- **Provided text**
The standard argument I find for this seems to go as following: say $\Psi(\vec{x},t)$ is a quantum state of a spinless particle. Born rule asserts that for a given $\vec{x}_0, t_0$, the number $|\Psi(\vec{x}_0, t_0)|^2$ should be interpreted as the probability of detecting the particle in position $\vec{x}_0$ at time $t_0$. So $\Psi$ induces a probability density, and we should have $\int_V{|\Psi(\vec{x},t_0)|^2}dV=1$. So we're dealing with square integrable functions (w.r.t. to the Lebesgue measure over $R^3$), that form a Hilbert space (with the inner product $\langle\Psi_1,\Psi_2\rangle=\int_V{\Psi_1^*\Psi_2}dV$).

But... all that was for a fixed $t_0$. Actually, the result of an "inner product" $\langle\Psi_1(\vec{x},t),\Psi_2(\vec{x},t)\rangle$ is a function $t\mapsto z\in C$. In what sense do the "full" quantum states ($\Psi(\vec{x},t)$, as a functions of both space and time), form a Hilbert space?

- **Requirement 1**
According to the quantum-state passage, what does the Born rule say the number $|\Psi(\vec{x}_0, t_0)|^2$ should be interpreted as?
- **Requirement 2**
Write the next paragraph of the quantum-state passage, picking up right after its closing question.
The lines after this point have nothing to do with the quantum-state passage.

- **Material provided**
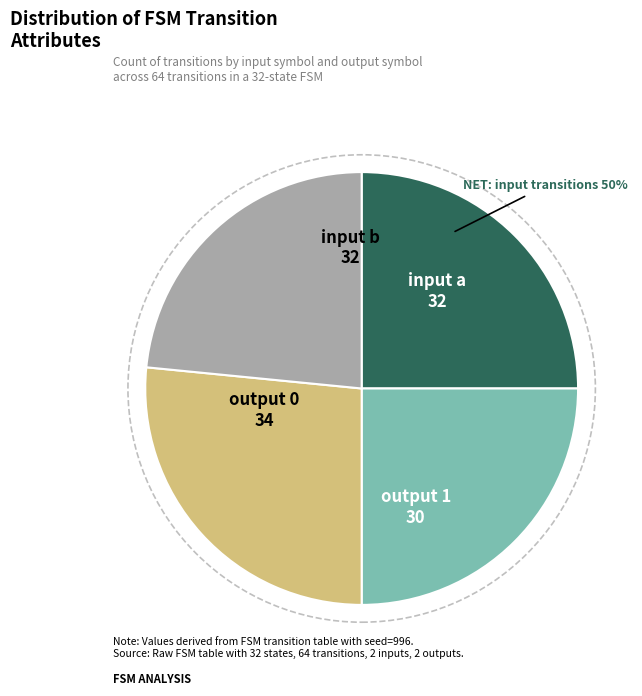

What is the smallest slice in the pie chart?

output 1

- **Task result 1**
It is the probability of detecting the particle at position $\vec{x}_0$ at time $t_0$.

- **Task result 2**
It doesn't seem to me that considering direct-sums $\oplus_{t\ge0}\mathscr{H}_t$ or tensor-products $\otimes_{t\ge0}\mathscr{H}_t$ (where $\mathscr{H}_t$ is the Hilbert space of all the possible quantum states at time $t$) leads anywhere (the temporal restriction imposed over $\Psi$ by the Schrödinger equation complicates things, and the inner-products make no physical-sense to me in this context).

The approach I find somewhat sensible, is to rely on the fact that the said function $t\mapsto z\in C$ is actually constant (I think so at least, based on the continuity equation for probability currents), so we can construct an inner product by canonically assigning this constant complex value to $\langle\Psi_1(\vec{x},t),\Psi_2(\vec{x},t)\rangle$). But I couldn't find a hint for such construction anywhere, which leads me to the conclusion that I'm missing something very basic somewhere. What am I missing? What is, explicitly, the Hilbert space to which quantum states belong?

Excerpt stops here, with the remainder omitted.